$1M curling contest involves tough decision
One million dollars on your own? Or $100,000 with a little help? That's the decision one contestant will have to make at this week's Grand Slam of Curling event.
During the mid-game break of the championship match at the BDO Canadian Open in Oshawa, Ont., on Sunday afternoon, the final survivor in the Capital One Million Dollar Button contest will have the option to either throw a stone onto the centre of the button unassisted for a chance at $1 million, or enlist sweeping and skipping help in an attempt to capture $100,000.
The potential million-dollar throw will be broadcast live on CBC-TV and CBCSports.ca, with both showing the tournament final live starting at 1 p.m. ET.
BDO Canadian Open on CBC
The quarter-finals of the season's third Grand Slam of Curling event can be seen live Saturday at 3 p.m. ET on CBC-TV and CBCSports. ca, followed by the semifinals at 7 p.m. on Bold and CBCSports.ca
The championship final goes Sunday at 1 p.m. on CBC-TV and CBCSports.ca.
Five of the six semifinalists have already been confirmed, with the last entry to be selected from those in attendance at the BDO Canadian Open, which begins Wednesday night at Oshawa's General Motors Centre.
The semifinalist who throws his or her rock closest to the button will move on to compete for either $1 million or $100,000 in the final.
To win the grand prize of his or her choosing, the finalist must deliver a rock from the hack and have it cover the hole in the centre of the button. The contestant has one chance to execute the shot.
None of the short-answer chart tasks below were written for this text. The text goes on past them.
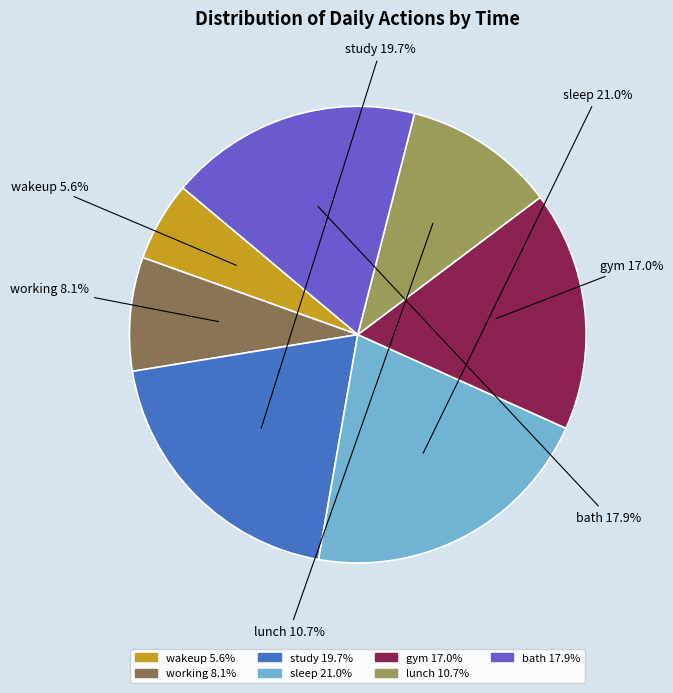

To the nearest percent, what percentage of the pie is study?

20%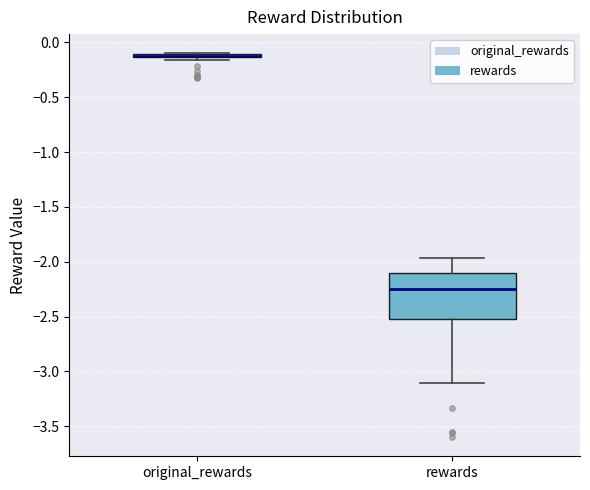

Where is the upper edge of the box for original_rewards on the y-axis? The values are not printed on the chart, so give them approximately, as read against the axis.

-0.10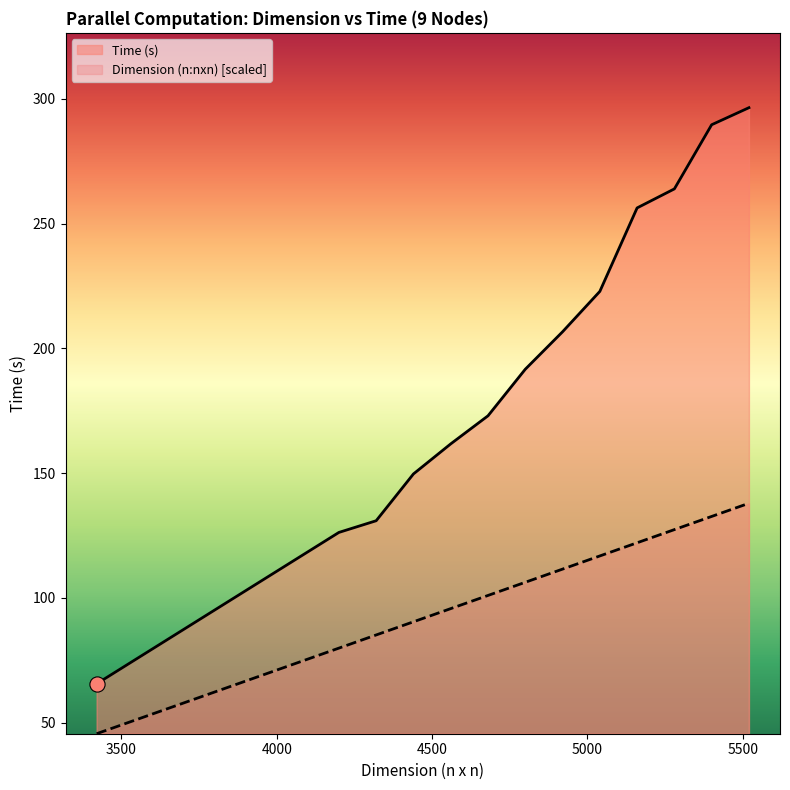

What are all the series names shown in the legend?

Time (s), Dimension (n:nxn) [scaled]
Should the finalist's rock miss covering the hole in the centre of the button, lesser prizes are available to be won depending on where the stone comes to rest in the house.
Last year, Alma Laidlaw, a 63-year-old former high school curling coach, saw her shot stop just in front of the 12-foot circle, winning her a $1,000 consolation prize.
The five finalists confirmed so far for this week are:
- Herb Sutton, 60, of Trepassey, N.L.
- Blair Ezekiel, 29, of Harbour Main, N.L.
- Paula Ritchie, 52, of Winnipeg
- Lou Ienna, 56, of Tecumseh, Ont.
- Teri Schiman, 37, of Vernon, B.C.
Sutton, Ezekiel and Ritchie were random-draw winners chosen from thousands of online entries to the contest's website. Ienna and Schiman qualified by winning regional shootouts at previous Capital One Grad Slam of Curling events this season.
'It was pure luck'
Sutton said he had never curled until he and his brother recently went to throw some stones at the St. John's Curling Club, about two hours from his home.
"We were there for an hour or so," said Sutton, who will be travelling to Oshawa with his wife, Marion. "I threw a few and it was … interesting. I hit the button two or three times, but it was pure luck."
"I've never played, but I've been watching curling on TV for years. I've always had a liking of the game. I find it amazing that they can put the stones wherever they want, and they make such great shots."
Ezekiel, a geologist currently working in Fort Nelson, B.C., said his curling experience is limited, so he'll try to practise before the semifinal.
"I've curled once in my life, and it must have been some kind of curling party, because alcohol was involved," he said.
"I'll be flying to Oshawa straight from Fort Nelson, and my work buddy set me up to throw some stones there before the flight. I've also got a friend who just moved to Whitby [Ont.] from Germany, so he and I are probably going to look for a place to throw some practice rocks on Saturday, after I've arrived [in Oshawa]."